Chapter 13 bankruptcy is a form of personal bankruptcy that allows an individual’s debt to be adjusted if he has a regular income. Unlike Chapter 7 bankruptcy, a Chapter 13 proceeding allows the debtor to keep property and pay debts over time rather than liquidating assets to pay creditors. One advantage of Chapter 13 bankruptcy is the opportunity for the debtor to save his home from foreclosure and even stop a foreclosure already in progress.
The debtor filing for Chapter 13 bankruptcy must provide details to the bankruptcy court revealing his income, expenses, property and debt. Then, the debtor must create a workable payment plan covering three to five years and present the plan to the court within 14 days of filing the bankruptcy petition. If the debtor’s monthly income is below the median income in his state, the plan will cover three years unless the court approves a longer plan. If the debtor’s monthly income is greater than the state median, the payment plan generally is established for five years.

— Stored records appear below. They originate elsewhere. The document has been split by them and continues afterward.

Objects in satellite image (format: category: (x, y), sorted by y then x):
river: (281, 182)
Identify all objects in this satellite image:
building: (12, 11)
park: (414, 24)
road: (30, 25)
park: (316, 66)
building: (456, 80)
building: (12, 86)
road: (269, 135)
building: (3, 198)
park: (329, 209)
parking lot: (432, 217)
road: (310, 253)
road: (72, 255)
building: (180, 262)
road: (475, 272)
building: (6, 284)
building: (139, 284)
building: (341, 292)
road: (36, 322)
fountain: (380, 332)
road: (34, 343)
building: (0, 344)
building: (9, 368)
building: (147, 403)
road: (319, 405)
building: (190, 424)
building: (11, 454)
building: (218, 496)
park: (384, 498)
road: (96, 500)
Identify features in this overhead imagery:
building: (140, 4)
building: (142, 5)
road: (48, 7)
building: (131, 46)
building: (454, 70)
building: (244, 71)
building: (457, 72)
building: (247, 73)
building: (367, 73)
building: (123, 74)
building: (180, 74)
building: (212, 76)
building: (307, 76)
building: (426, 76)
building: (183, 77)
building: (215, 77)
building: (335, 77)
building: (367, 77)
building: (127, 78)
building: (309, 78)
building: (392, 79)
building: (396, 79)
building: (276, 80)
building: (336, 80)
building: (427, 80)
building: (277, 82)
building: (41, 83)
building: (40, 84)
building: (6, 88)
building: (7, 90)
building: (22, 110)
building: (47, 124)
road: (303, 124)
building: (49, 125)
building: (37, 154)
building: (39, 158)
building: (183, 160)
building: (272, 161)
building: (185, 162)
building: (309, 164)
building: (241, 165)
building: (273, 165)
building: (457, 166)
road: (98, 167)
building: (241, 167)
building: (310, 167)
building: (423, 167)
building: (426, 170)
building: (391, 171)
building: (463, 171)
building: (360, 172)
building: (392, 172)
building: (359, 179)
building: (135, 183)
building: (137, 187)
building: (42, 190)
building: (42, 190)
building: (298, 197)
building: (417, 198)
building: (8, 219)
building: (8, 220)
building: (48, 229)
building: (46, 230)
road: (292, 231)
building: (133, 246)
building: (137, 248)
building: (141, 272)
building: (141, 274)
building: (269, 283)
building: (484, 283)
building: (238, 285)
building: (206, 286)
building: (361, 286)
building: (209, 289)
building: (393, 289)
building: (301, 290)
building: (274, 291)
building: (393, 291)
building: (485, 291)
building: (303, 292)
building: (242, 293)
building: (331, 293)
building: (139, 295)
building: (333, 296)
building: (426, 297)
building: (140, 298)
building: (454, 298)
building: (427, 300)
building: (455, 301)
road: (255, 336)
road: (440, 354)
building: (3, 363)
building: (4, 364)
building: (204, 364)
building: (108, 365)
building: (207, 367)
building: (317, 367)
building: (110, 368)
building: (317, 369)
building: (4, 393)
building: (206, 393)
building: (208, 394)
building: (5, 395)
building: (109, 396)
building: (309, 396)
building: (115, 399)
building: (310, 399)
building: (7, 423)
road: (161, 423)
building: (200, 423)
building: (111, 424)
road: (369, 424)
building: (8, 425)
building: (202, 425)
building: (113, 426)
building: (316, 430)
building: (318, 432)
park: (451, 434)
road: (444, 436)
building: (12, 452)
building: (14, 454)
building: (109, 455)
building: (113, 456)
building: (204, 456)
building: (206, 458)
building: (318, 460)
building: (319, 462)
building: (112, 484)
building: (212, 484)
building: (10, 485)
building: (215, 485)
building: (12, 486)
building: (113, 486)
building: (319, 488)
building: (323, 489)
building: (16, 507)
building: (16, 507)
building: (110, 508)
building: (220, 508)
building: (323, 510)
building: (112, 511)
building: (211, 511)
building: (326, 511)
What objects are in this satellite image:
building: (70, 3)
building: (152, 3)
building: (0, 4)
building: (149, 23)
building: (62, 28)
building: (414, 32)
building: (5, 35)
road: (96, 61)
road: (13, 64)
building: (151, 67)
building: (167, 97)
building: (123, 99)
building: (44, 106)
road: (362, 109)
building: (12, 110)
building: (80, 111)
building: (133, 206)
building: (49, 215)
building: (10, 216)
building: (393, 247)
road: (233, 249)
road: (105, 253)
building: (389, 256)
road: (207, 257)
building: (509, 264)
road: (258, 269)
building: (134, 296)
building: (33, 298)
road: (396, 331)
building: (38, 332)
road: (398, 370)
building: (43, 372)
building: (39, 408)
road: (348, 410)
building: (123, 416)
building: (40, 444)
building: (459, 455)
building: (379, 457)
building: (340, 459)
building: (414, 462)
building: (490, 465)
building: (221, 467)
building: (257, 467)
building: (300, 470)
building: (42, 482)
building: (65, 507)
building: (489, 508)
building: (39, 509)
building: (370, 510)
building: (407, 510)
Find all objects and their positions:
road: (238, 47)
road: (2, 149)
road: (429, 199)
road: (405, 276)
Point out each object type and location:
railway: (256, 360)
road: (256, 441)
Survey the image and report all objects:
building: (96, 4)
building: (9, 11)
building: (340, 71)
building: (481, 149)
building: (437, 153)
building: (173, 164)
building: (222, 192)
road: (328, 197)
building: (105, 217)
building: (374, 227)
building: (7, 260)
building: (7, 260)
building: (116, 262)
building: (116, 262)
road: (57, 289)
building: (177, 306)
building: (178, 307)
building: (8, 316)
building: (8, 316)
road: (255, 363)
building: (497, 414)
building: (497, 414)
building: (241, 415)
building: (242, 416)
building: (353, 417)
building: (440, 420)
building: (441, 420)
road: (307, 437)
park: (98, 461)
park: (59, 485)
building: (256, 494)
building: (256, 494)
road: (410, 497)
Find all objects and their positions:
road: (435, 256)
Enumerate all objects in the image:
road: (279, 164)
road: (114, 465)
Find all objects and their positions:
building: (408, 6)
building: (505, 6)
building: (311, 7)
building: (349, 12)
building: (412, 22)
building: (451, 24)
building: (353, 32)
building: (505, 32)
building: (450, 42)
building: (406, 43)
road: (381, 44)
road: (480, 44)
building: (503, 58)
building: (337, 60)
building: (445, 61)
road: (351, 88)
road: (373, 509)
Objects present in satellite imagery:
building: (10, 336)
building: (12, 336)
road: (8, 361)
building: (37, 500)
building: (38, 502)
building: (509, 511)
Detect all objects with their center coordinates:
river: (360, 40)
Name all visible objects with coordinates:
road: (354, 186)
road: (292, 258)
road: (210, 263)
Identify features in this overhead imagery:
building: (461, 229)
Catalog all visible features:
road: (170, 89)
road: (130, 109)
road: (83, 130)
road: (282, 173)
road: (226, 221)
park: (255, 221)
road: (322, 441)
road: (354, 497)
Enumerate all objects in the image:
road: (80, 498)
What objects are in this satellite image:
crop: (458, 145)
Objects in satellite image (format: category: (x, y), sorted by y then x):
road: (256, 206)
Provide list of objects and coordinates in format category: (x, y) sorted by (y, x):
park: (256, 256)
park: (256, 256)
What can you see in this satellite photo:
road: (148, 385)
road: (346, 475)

Debts are classified as priority, secured or unsecured. Priority debts, such as taxes and costs related to the bankruptcy proceeding, must be paid in full. Debts secured by collateral are “secured” debts, while all other debts are “unsecured.” Unsecured debts may or may not be paid in full at the end of the repayment plan. Whether an unsecured debt is paid will depend on the debtor’s disposable monthly income, the value of his nonexempt property and the length of his repayment plan.
Under Chapter 13, the debtor does not make payments directly to creditors and has no contact with creditors during the payment plan period. Instead, the debtor makes payments to a bankruptcy trustee, who then disburses the money to the creditors on the debtor's behalf. In North Carolina and Alabama, trustee duties are performed by bankruptcy administrators rather than trustees.
While the payment plan is in effect, most creditors cannot pursue collection or initiate new collection efforts. This stay is automatic and doesn’t require a judge's order. It can even protect co-debtors who have co-signed on consumer debt with the debtor who files for Chapter 13 bankruptcy. The automatic stay does not apply to certain types of actions, such as child support collections.
Under Chapter 13, a debtor must complete credit counseling before filing a bankruptcy petition with the court, which may help the debtor create a debt repayment plan. Counseling agencies must be approved by the Department of Justice. Before the bankruptcy case concludes, the debtor must complete a course on budget counseling, called debtor education.
If a debtor begins a repayment plan but is unable to complete it as the result of unforeseen circumstances such as a job loss or illness, he may qualify for a hardship discharge of his debt. The hardship discharge allows a debtor to stop making court-ordered payments early but still receive a discharge of unpaid debts as if the repayment plan had been completed. To qualify, the debtor’s inability to complete payments must be from circumstances beyond the debtor's control. If the repayment plan can be adjusted to address the problem, or if unsecured creditors have not received at least as much as they'd have received if the debtor had filed Chapter 7 bankruptcy, the court cannot grant a hardship discharge.